Does BC’s self-image need a tune-up? Perhaps this report (37-page PDF) will help stimulate a few new thoughts about how we earn our living, especially in Metro Vancouver. And perhaps a few new thoughts about where our jobs will come from, other than solely from LNG plants and bridge construction.

Despite all the noise about resources, the report notes that in 2016, the tech sector in BC has become its largest employer, generating more jobs than mining, oil, gas and forestry combined.

Called British Columbia’s Digital Technology Supercluster, the report is the result of work by Deloitte, and was sponsored by the BC Tech Association, the Research Universities’ Council of BC, Wavefront and the Chief Advisor of the Innovation Network, Dr. Santa Ono.

Thanks to the BCTech Association for this overview:

BC is home to a vibrant, diverse and successful technology-enabled economy that has been building momentum since the 1960s.

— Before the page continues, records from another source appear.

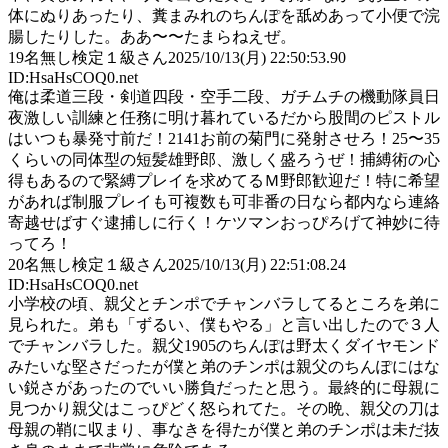
体にぬりあったり、糞まみれのちんぽを舐めあって小便で浣
腸したりした。ああ〜〜たまらねえぜ。
19
名無し検定１級さん
2025/10/13(月) 22:50:53.90
ID:HsaHsCOQ0.net
俺は柔道三段・剣道四段・空手二段、ガチムチの機動隊員日
夜激しい訓練と任務に明け暮れているだから股間のピストル
はいつも暴発寸前だ！2141お前の菊門に発射させろ！25〜35
くらいの同体型の短髪雄野郎、激しく盛ろうぜ！捕縛術の心
得もあるので緊縛プレイを求めてるＭ野郎歓迎だ！特に希望
があれば制服プレイも可複数も可非番の日なら都内なら連絡
寄越せばすぐ逮捕しに行く！ケツマンおっぴろげて神妙に待
ってろ！
20
名無し検定１級さん
2025/10/13(月) 22:51:08.24
ID:HsaHsCOQ0.net
小学校の頃、親父とチンポでチャンバラしてるところを弟に
見られた。弟も「ずるい、僕もやる」と言い出したので３人
でチャンバラした。親父1905のちんぽは野太くダイヤモンド
みたいな堅さだったが僕と弟のチンポは親父のちんぽにはな
い鋭さがあったのでいい勝負だったと思う。最終的に母親に
見つかり親父はこっぴどく怒られてた。その晩、親父の刀は
母親の鞘に収まり、事なきを得たが僕と弟のチンポは未だ抜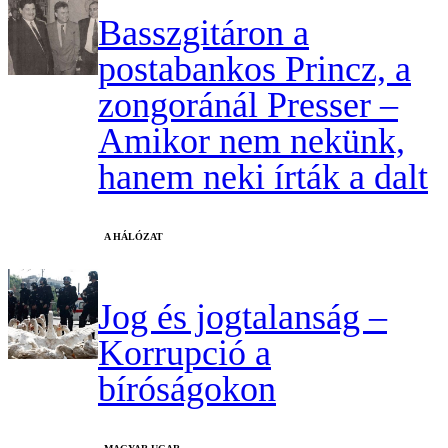
Basszgitáron a
postabankos Princz, a
zongoránál Presser –
Amikor nem nekünk,
hanem neki írták a dalt
A HÁLÓZAT
Jog és jogtalanság –
Korrupció a
bíróságokon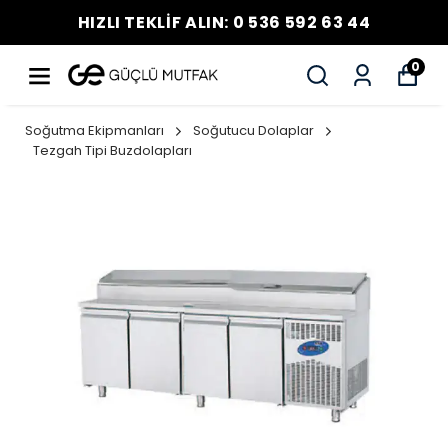
HIZLI TEKLİF ALIN: 0 536 592 63 44
0
Soğutma Ekipmanları
Soğutucu Dolaplar
Tezgah Tipi Buzdolapları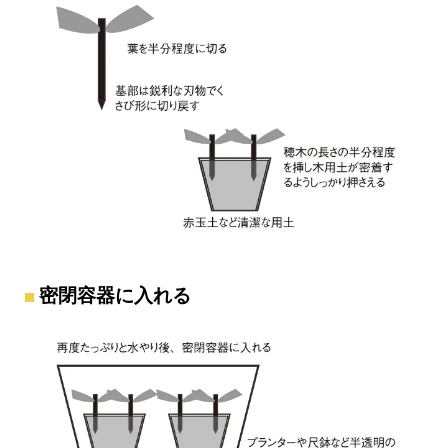
密閉容器に入れる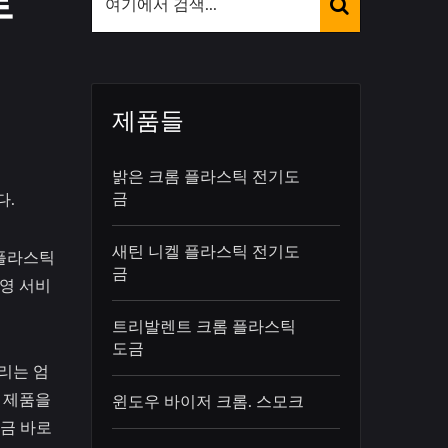
트
제품들
밝은 크롬 플라스틱 전기도
금
다.
새틴 니켈 플라스틱 전기도
 플라스틱
금
운영 서비
트리발렌트 크롬 플라스틱
도금
우리는 엄
 제품을
윈도우 바이저 크롬. 스모크
지금 바로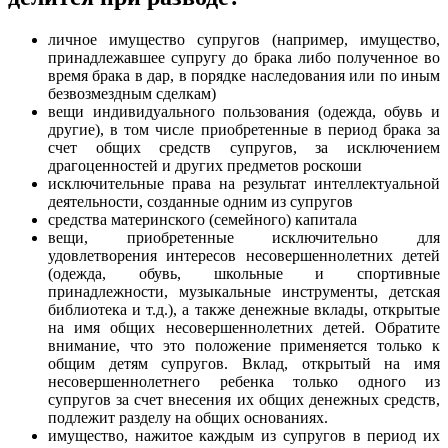
личное имущество супругов (например, имущество,
принадлежавшее супругу до брака либо полученное во
время брака в дар, в порядке наследования или по иным
безвозмездным сделкам)
вещи индивидуального пользования (одежда, обувь и
другие), в том числе приобретенные в период брака за
счет общих средств супругов, за исключением
драгоценностей и других предметов роскоши
исключительные права на результат интеллектуальной
деятельности, созданные одним из супругов
средства материнского (семейного) капитала
вещи, приобретенные исключительно для
удовлетворения интересов несовершеннолетних детей
(одежда, обувь, школьные и спортивные
принадлежности, музыкальные инструменты, детская
библиотека и т.д.), а также денежные вклады, открытые
на имя общих несовершеннолетних детей. Обратите
внимание, что это положение применяется только к
общим детям супругов. Вклад, открытый на имя
несовершеннолетнего ребенка только одного из
супругов за счет внесения их общих денежных средств,
подлежит разделу на общих основаниях.
имущество, нажитое каждым из супругов в период их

  • $26 billion a year generated in revenue, making BC the fastest-growing technology sector in Canada
  • 150,000 people employed in technology, making BC the fastest-growing tech workforce in Canada
  • Microsoft, Amazon, Boeing, Cisco, Disney, GE, Sony and Electronic Arts are a few examples of global companies that are increasingly attracted to the province
  • Boeing, Finning and SAP have set up global analytics centres of excellence in BC; Sierra Wireless and Wavefront drive global leadership for the Internet of Things (IoT) and D-Wave and 1QBit are the world game changers in quantum computing
  • BC universities are producing world-class research and talent: They attract over $800 million a year in research funding; since 2001, they have been awarded over $1.2 billion in funding for research infrastructure and equipment and they have evolved their program mix to meet the needs of the technology sector by supporting a 57 per cent increase in engineering and computer science program spaces between 2006 and 2015
  • The fact that three out of five Canadian “unicorns” (tech companies worth more than $1 billion) call BC their home, 25 per cent of all US patents were derived from post-secondary research in BC and the visual effects for top-grossing films (Star Wars) and games (Nintendo) are being produced in BC is a testament to the province’s world-class, creative and digital media talent
  • BC has a significant geographic advantage as the Canadian gateway to both Asia — one of the fastest growing global economies — and the Cascadia Innovation Corridor, with access to cross-border talent, research, capital and distribution.

For me, the things I note are the ground-floor presence in fast-growth, high-potential areas such as the Internet of Things (see pages 18 and 27).   Plus academic and research capability.  And solid talent in digital media and entertainment via video games, special effects and animation (page 17).

At least for the next few years, if not more, BC’s tech sector also benefits from Canada’s political stability and its immigration policies, that allow us to attract top talent from around the world.